Segundo a denúncia do Ministério Público de Goiás (MPGO), os fatos ocorreram em janeiro de 2022, quando as vítimas foram atingidas por 58 disparos.
Na época, a PM informou que uma equipe foi a uma propriedade rural, em local ermo e de difícil acesso, após receber uma denúncia de que ali haveria uma grande plantação de maconha. No registro, os PMs relataram que, chegando ao local, foram recebidos a tiros por um grupo e, por isso, tiveram que revidar com quase 60 tiros.
Condenações
O sargento Aguimar Prado de Morais foi condenado a 13 anos e 9 meses de prisão em regime fechado pelo homicídio qualificado de Antônio da Cunha Fernandes, de 35 anos. Inicialmente, a pena fixada foi de 16 anos e 6 meses, mas houve redução em razão da confissão.
Já o soldado Luís César Mascarenhas Rodrigues recebeu 6 anos de prisão em regime semiaberto pelo homicídio de Salviano Souza, de 63 anos.
Absolvições
Foram absolvidos os policiais Mivaldo José Toledo, Jean Roberto Carneiro dos Santos, Ítallo Vinícius Rodrigues de Almeida, Welborney Kristiano Lopes dos Santos e Eustáquio Henrique do Nascimento, em relação às acusações das mortes de Ozanir Batista da Silva (47 anos) e Alan Pereira Soares (27 anos).
Argumentos das defesas
As defesas dos condenados anunciaram que irão recorrer. Já os advogados dos absolvidos destacaram que o Conselho de Sentença reconheceu a ausência de participação ou a atuação dos policiais em legítima defesa diante de agressão.
O advogado Rodrigo Lustosa, que representou Mivaldo, afirmou que o julgamento foi conduzido “de forma legal, ética e em conformidade com as provas dos autos”. Segundo ele, no processo existiam provas da realização de tráfico de drogas pelas pessoas que estavam no local dos fatos. “Paralelamente, houve apreensão de armas pelas equipes policiais.
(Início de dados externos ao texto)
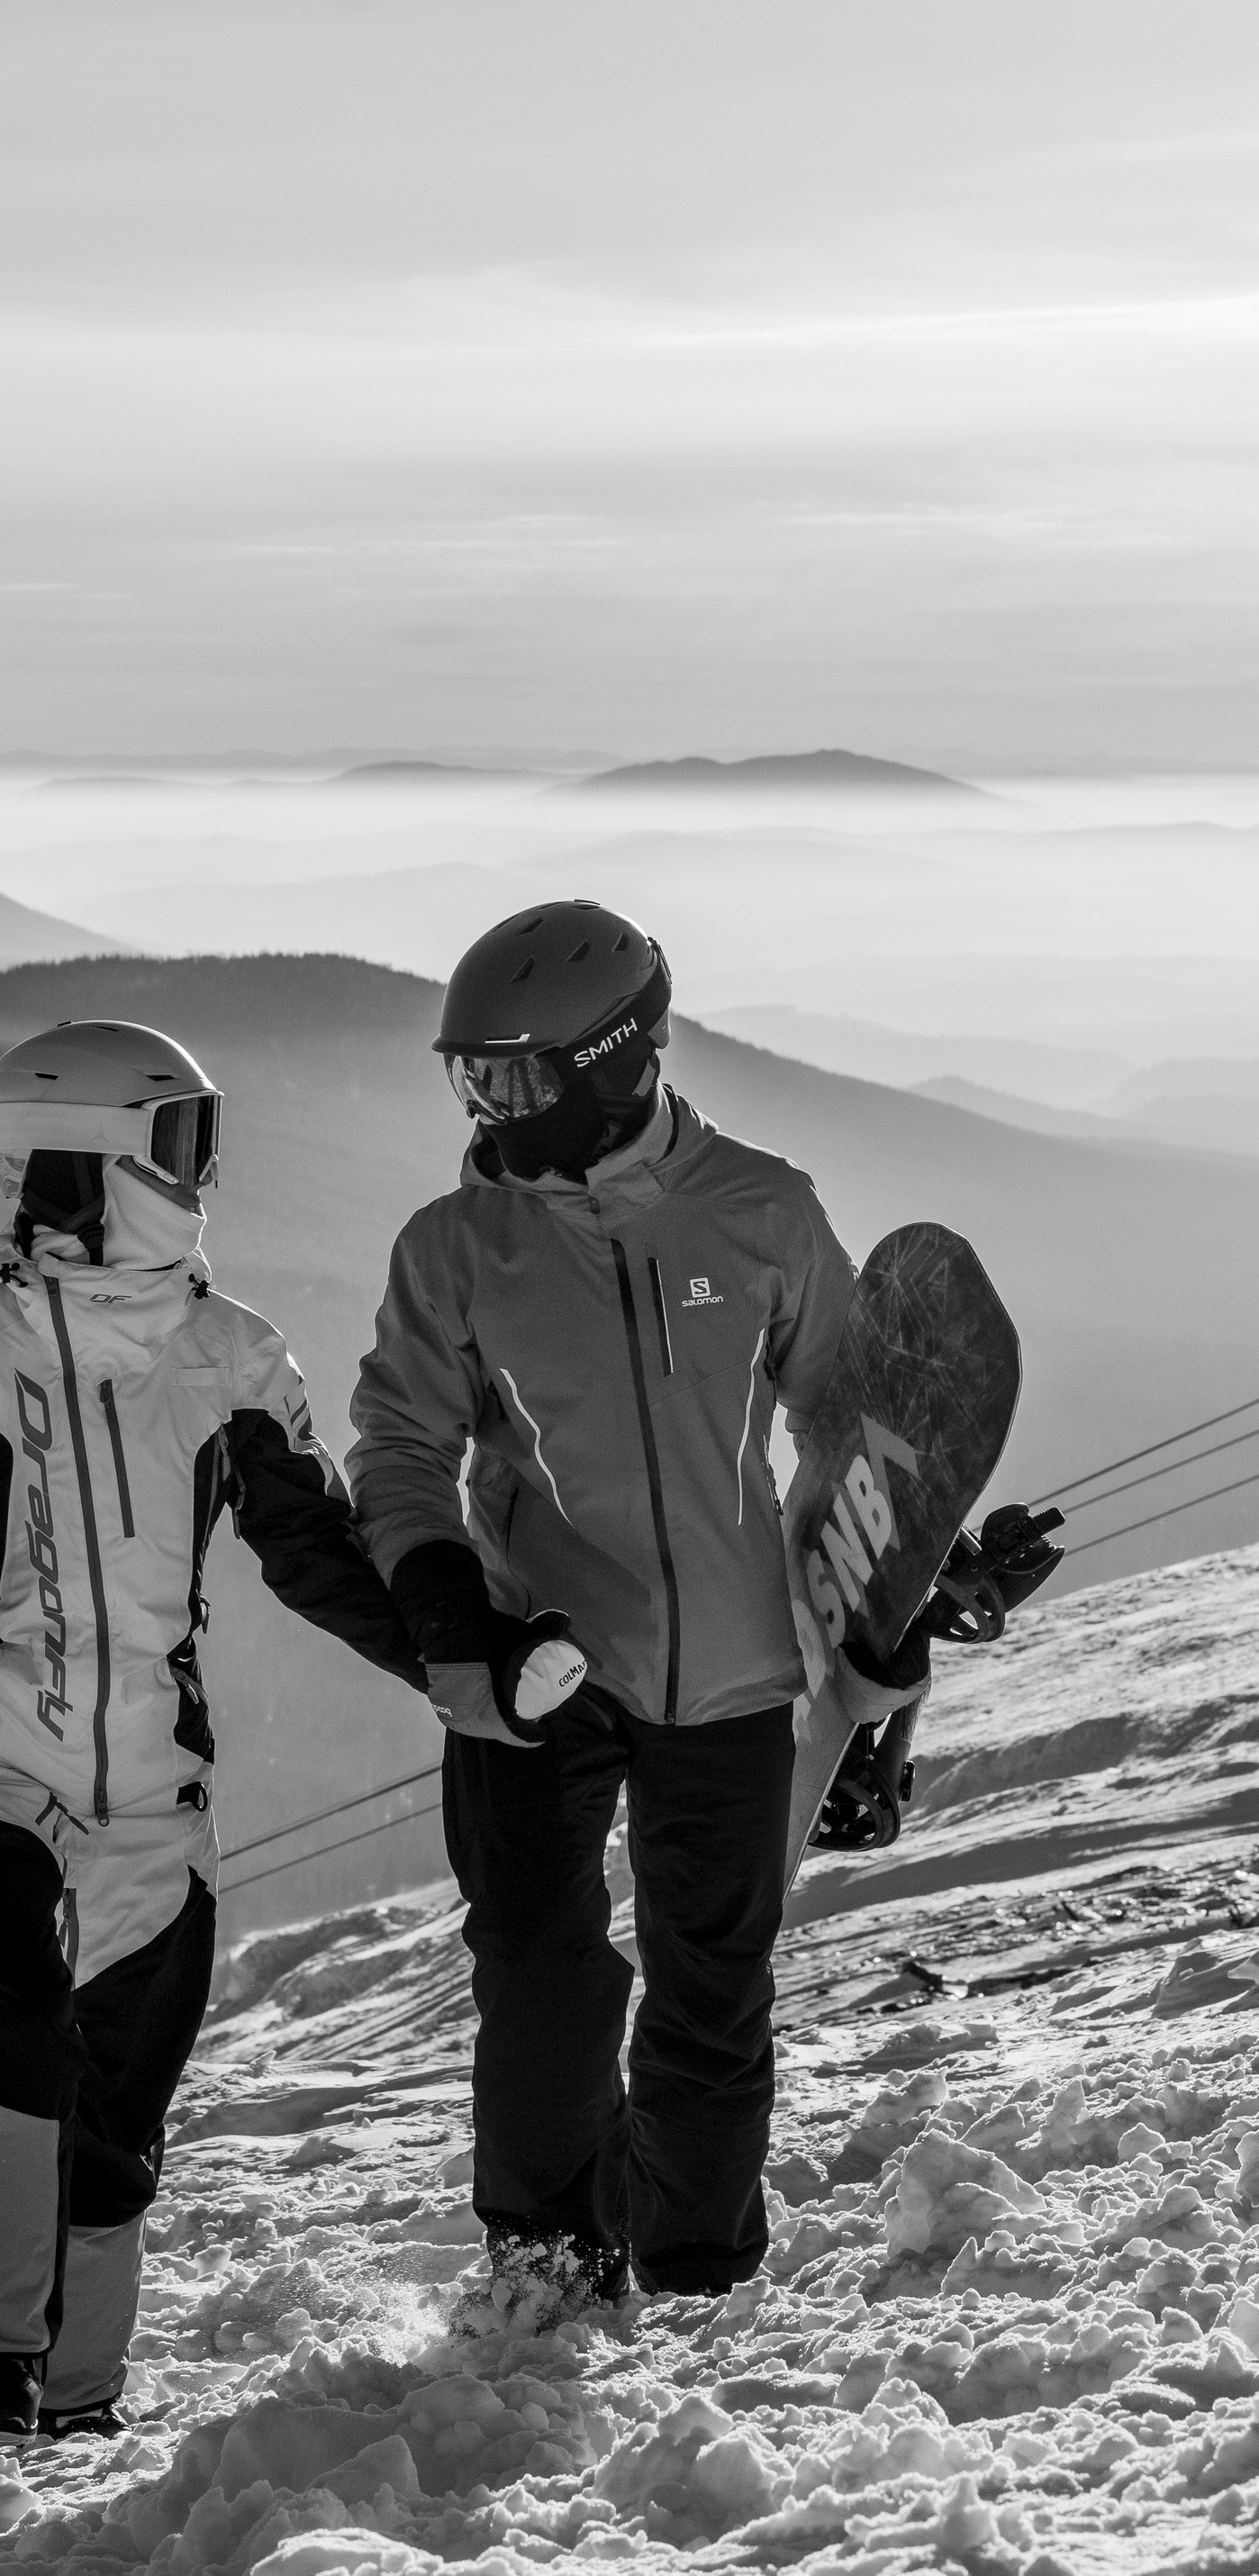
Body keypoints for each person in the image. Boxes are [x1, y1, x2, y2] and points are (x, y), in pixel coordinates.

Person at [0, 1019, 430, 2442]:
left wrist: (465, 1671)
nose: (203, 1171)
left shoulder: (229, 1352)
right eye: (180, 1139)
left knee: (124, 2090)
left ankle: (73, 2403)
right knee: (19, 2018)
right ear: (93, 1158)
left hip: (152, 1771)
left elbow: (317, 1553)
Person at [347, 901, 926, 2315]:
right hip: (533, 1659)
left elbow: (846, 1423)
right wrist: (440, 1594)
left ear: (611, 1063)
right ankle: (551, 2271)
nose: (485, 1109)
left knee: (712, 1984)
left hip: (731, 1662)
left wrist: (908, 1572)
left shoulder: (762, 1210)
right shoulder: (457, 1246)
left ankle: (697, 2274)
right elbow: (401, 1445)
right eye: (469, 1078)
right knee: (538, 1970)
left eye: (512, 1078)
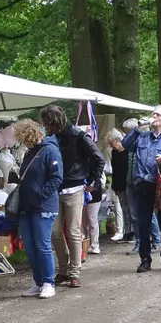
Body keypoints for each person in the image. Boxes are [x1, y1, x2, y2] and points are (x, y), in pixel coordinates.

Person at [41, 105, 105, 288]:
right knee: (54, 232)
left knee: (73, 231)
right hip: (55, 190)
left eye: (47, 123)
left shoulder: (78, 136)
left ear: (54, 121)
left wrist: (92, 183)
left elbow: (98, 159)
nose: (45, 126)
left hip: (75, 189)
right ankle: (63, 269)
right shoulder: (51, 138)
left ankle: (74, 272)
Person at [122, 105, 161, 273]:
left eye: (158, 115)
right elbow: (124, 144)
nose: (154, 116)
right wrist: (137, 128)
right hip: (143, 185)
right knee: (143, 224)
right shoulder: (142, 137)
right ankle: (145, 259)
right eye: (153, 114)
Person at [15, 119, 63, 300]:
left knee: (42, 245)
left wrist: (40, 196)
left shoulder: (50, 151)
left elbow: (56, 178)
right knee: (29, 245)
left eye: (23, 138)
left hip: (43, 206)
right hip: (27, 207)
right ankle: (38, 281)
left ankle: (48, 282)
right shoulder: (31, 152)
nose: (22, 142)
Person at [122, 119, 161, 256]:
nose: (126, 134)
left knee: (149, 214)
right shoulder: (131, 143)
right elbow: (124, 144)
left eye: (128, 131)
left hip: (143, 182)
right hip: (130, 182)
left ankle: (156, 241)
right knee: (134, 216)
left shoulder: (147, 141)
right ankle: (139, 243)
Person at [107, 129, 129, 241]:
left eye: (111, 144)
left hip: (127, 184)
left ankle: (130, 232)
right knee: (122, 209)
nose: (111, 146)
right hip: (118, 185)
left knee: (129, 209)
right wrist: (114, 186)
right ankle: (125, 231)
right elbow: (114, 170)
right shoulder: (114, 153)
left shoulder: (127, 151)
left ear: (117, 140)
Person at [84, 170, 107, 255]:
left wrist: (92, 186)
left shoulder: (95, 164)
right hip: (82, 193)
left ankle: (94, 245)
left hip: (94, 194)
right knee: (84, 222)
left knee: (92, 220)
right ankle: (85, 245)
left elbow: (99, 177)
Isto somado a afirmação dos réus de que foram recebidos a tiros e a numerosas inconsistências nas provas produzidas pela acusação (contradições entre testemunhas, falhas periciais etc) compôs um contexto processual que permitiu a absolvição do réu Mivaldo José e de outros”, frisou o defensor.
Para a advogada Gilsária Lourenço, responsável pela defesa de Eustáquio, a decisão confirmou a inocência do seu cliente. Já advogado Tadeu Bastos, que representou Welborney, pontuou que “a justiça foi restaurada, pelo menos para parte desses acusados”. O criminalista pontou ainda que ficou claro o que aconteceu naquele dia: “a polícia estava em uma operação legítima e se defendeu com os meios que tinha para repelir a injusta agressão”.
Contexto do caso
De acordo com a versão apresentada à época pela Polícia Militar, os policiais foram até uma propriedade rural após denúncia de plantação de maconha e teriam sido recebidos a tiros, revidando em seguida. O local foi alvo de investigação da Polícia Civil, que apontou indícios de fraude processual e irregularidades na destruição de provas.
O episódio teve grande repercussão e gerou notas de repúdio de entidades civis. Familiares relataram que as vítimas eram conhecidas da comunidade, trabalhavam em atividades rurais e não tinham histórico de violência.
Confira abaixo quem era cada uma das vítimas:
- Salviano Souza da Conceição: tinha de 63 anos, morava na chácara invadida pela polícia, era trabalhador rural e guia turístico;
- Ozanir Batista da Silva: tinha 47 anos, conhecido como jacaré, era trabalhador rural, mas estava desempregado. Ele estava no local para ajudar na colheita de uma lavoura de milho, segundo a família;
- Antônio da Cunha Fernandes: tinha 35 anos, conhecido como Chico Kalunga e era quilombola Kalunga, natural da Comunidade da Barra de Monte Alegre. Era trabalhador rural e também estava desempregado.
- Alan Pereira Soares: tinha 27 anos, já trabalhou formalmente como entregador e auxiliar de máquina industrial, mas estava desempregado e passou a sobreviver de trabalhos informais como capina de terrenos. Ele deixou uma filha de seis meses e uma companheira grávida de três meses.